Tag Archives: nuclear family

Generations

Plough magazine devoted its Winter 2023 issue to the topic of “generations.” In the recent history of western nations, interaction between generations has become less important. Suburban growth led first to the nuclear family, then to an increase in single adults living away from any daily family connection.

As the family became less important, so did institutions that nurtured family, including religious gatherings and school support groups. Society became tethered to careers and the office. Social gatherings tended to coalesce around career.

The Covid pandemic isolated us further. Even our work togetherness deteriorated as workers carried out their duties through remote settings.

I grew up a long time ago in a community where neighbors met each other in unplanned social gatherings. We would sit out on our porch during the summer and neighbors would stop by and chat for a while. During the winter, they visited spontaneously in the evenings in our living room. I sat on the floor and listened to the adults tell jokes and share ideas.

Those same neighbors joined to support local school carnivals and other events to raise money for school projects. Churches sometimes hosted events for the entire neighborhood. Members of one church would support the events of neighboring churches.

We should not paint such an idyllic picture of such times that we forget the sins of the era, as well, like segregation and all white governments. Yet some of the movements that led to the dismantling of those systems were crafted in small groups of friends and in neighborhood settings.
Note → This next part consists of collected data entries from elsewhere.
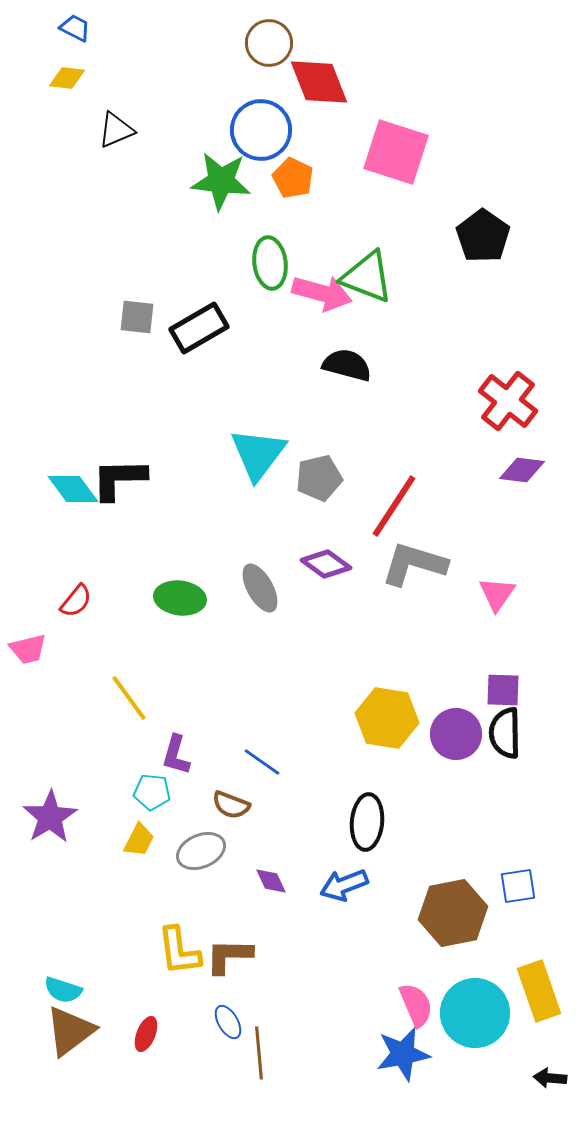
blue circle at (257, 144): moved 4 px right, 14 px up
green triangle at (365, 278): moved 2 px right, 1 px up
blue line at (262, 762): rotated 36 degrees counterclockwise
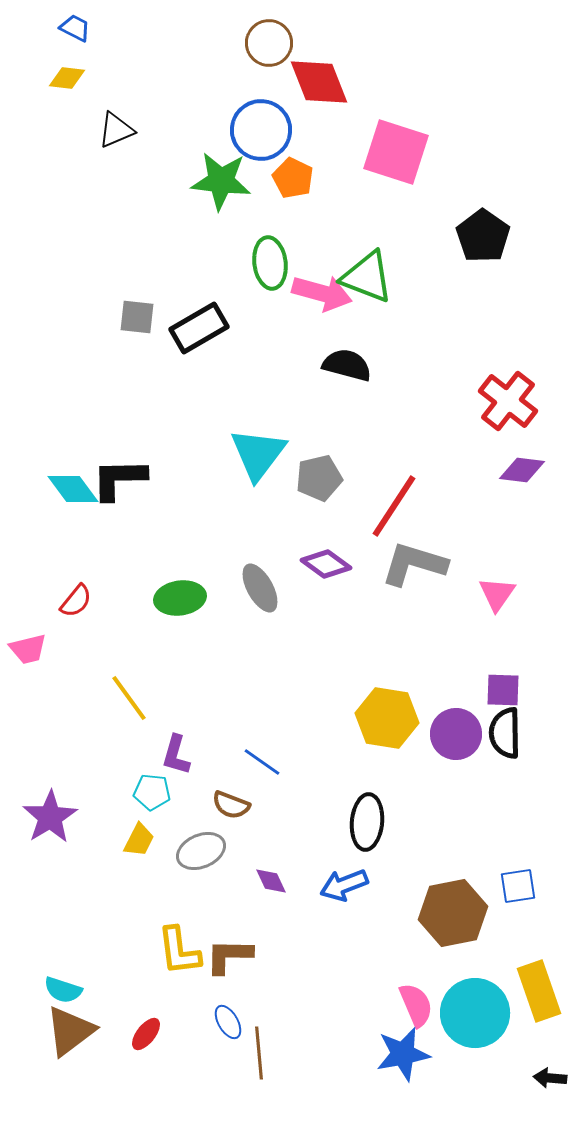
green ellipse at (180, 598): rotated 15 degrees counterclockwise
red ellipse at (146, 1034): rotated 16 degrees clockwise
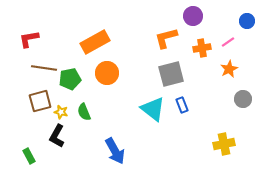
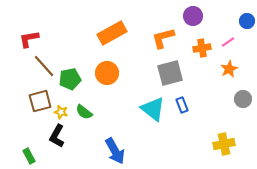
orange L-shape: moved 3 px left
orange rectangle: moved 17 px right, 9 px up
brown line: moved 2 px up; rotated 40 degrees clockwise
gray square: moved 1 px left, 1 px up
green semicircle: rotated 30 degrees counterclockwise
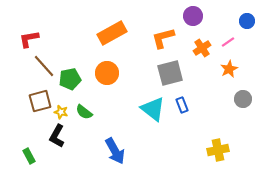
orange cross: rotated 24 degrees counterclockwise
yellow cross: moved 6 px left, 6 px down
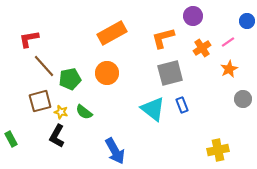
green rectangle: moved 18 px left, 17 px up
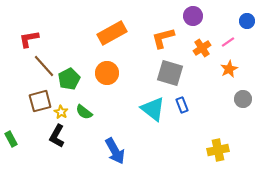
gray square: rotated 32 degrees clockwise
green pentagon: moved 1 px left; rotated 15 degrees counterclockwise
yellow star: rotated 16 degrees clockwise
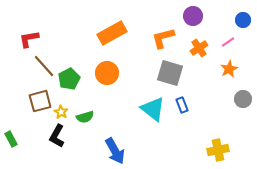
blue circle: moved 4 px left, 1 px up
orange cross: moved 3 px left
green semicircle: moved 1 px right, 5 px down; rotated 54 degrees counterclockwise
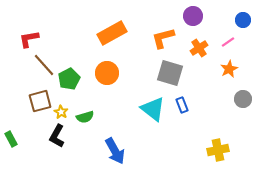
brown line: moved 1 px up
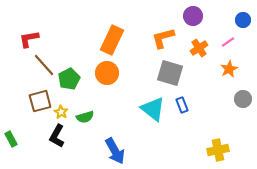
orange rectangle: moved 7 px down; rotated 36 degrees counterclockwise
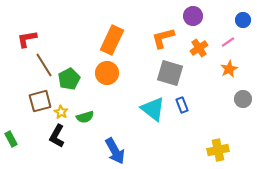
red L-shape: moved 2 px left
brown line: rotated 10 degrees clockwise
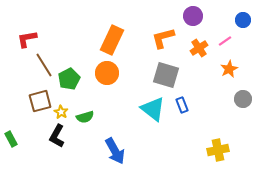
pink line: moved 3 px left, 1 px up
gray square: moved 4 px left, 2 px down
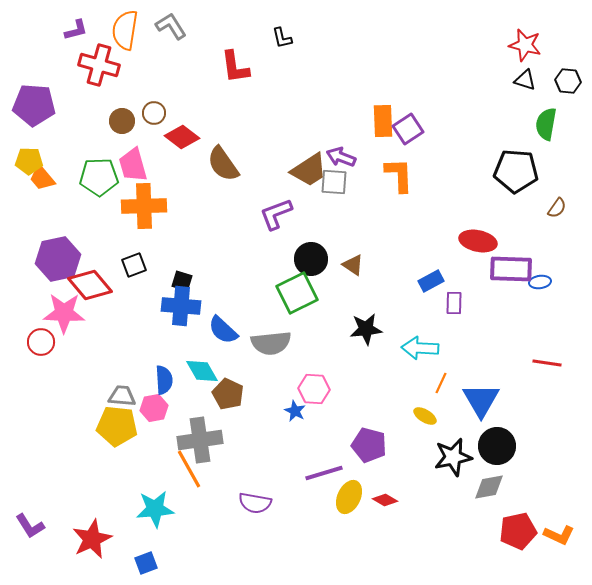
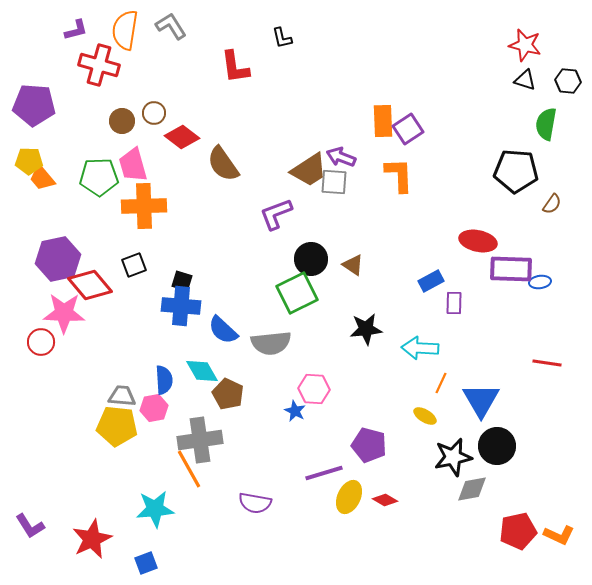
brown semicircle at (557, 208): moved 5 px left, 4 px up
gray diamond at (489, 487): moved 17 px left, 2 px down
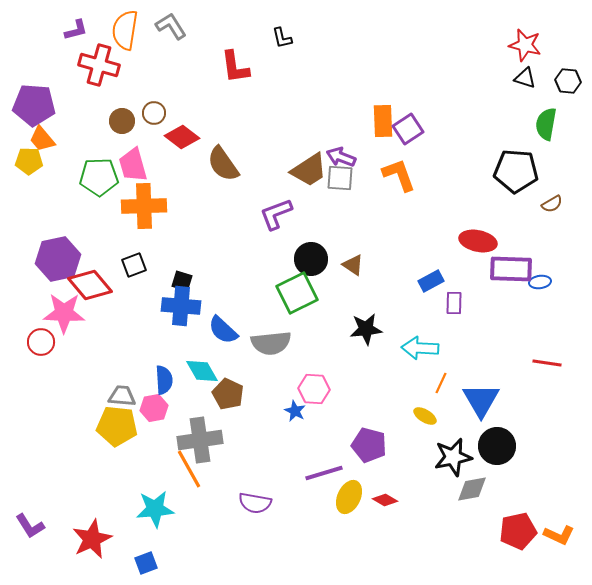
black triangle at (525, 80): moved 2 px up
orange L-shape at (399, 175): rotated 18 degrees counterclockwise
orange trapezoid at (42, 178): moved 39 px up
gray square at (334, 182): moved 6 px right, 4 px up
brown semicircle at (552, 204): rotated 25 degrees clockwise
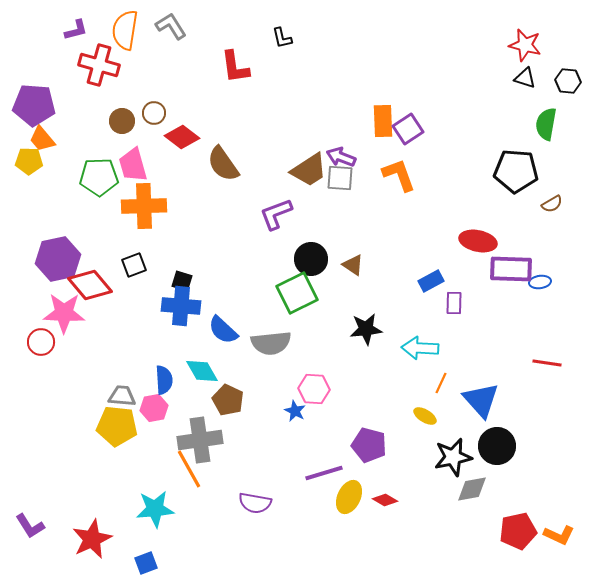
brown pentagon at (228, 394): moved 6 px down
blue triangle at (481, 400): rotated 12 degrees counterclockwise
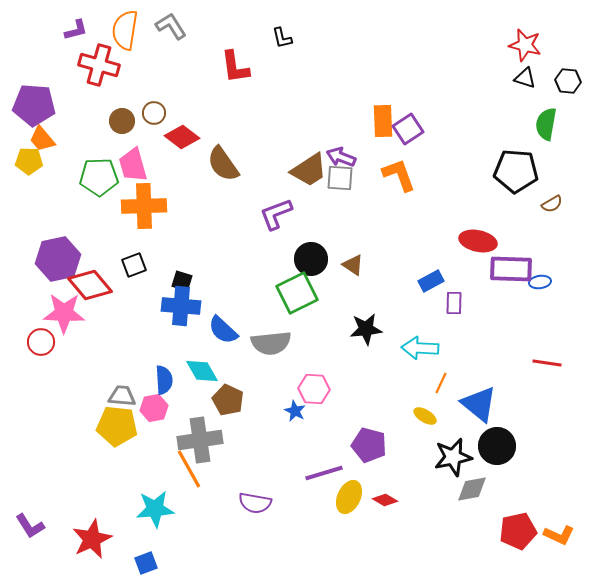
blue triangle at (481, 400): moved 2 px left, 4 px down; rotated 9 degrees counterclockwise
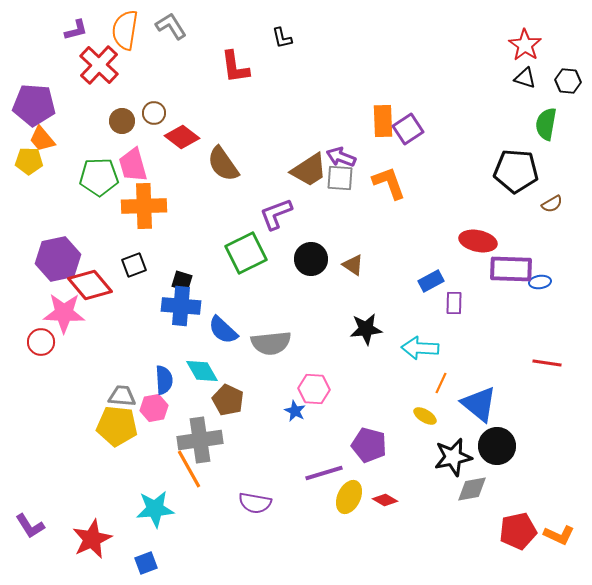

Our current tendency to isolation can only increase unhealthy practices like drug use and hatred spewed over internet channels. And certainly, face to face meetings are not always ideal, as they can be overtaken by uncivil groups seeking to cause disruption.

What encourages civility and neighborliness? Perhaps those casual meetings between neighbors, as well as small groupings of the like-minded can begin to overcome the processes that are pulling us apart.

Worth a try, at least. Better to carry out the old saying: “It’s better to light a candle than curse the darkness.”

From Tribe to Nuclear Family to the Solitaires

The dominance of the nuclear family in the United States began about the time World War II ended. Many returning soldiers and sailors married and moved with their families into university housing to take advantage of the GI education bill.

Others moved to find jobs, leaving parents behind in small towns and inner city neighborhoods. Suburbs gained dominance, a haven of the nuclear family. Senior citizens were often absent from those first suburbs.

As baby boomers aged, older suburbs grayed as well. The children grew up and moved, some to different suburbs with townhouses and smaller lots. Who has time to mow a lawn these days? Others rediscovered the city.

We whittle down the nuclear family to the single going it alone or with a partner. Children? Perhaps, but children are expensive to raise, not to mention the time and energy they take.

Singles and those in loose partnerships have changed the landscape. The nuclear family, conqueror of the extended family, is now conquered by the solitaires.

Somewhere, we lost community, too. The solitaires may have their own groups, their friendships. They can change when they feel it necessary, not bind themselves, they say, to dead marriages or associations that have lost purpose.

Community had its drawbacks. Those who didn’t fit were too often ostracized. Some groups were dysfunctional, wounding their members.

Yet we lack adequate replacement for covenanted community, for dedicated care to meet physical and spiritual needs. A task for our age is the healing and rebuilding of community.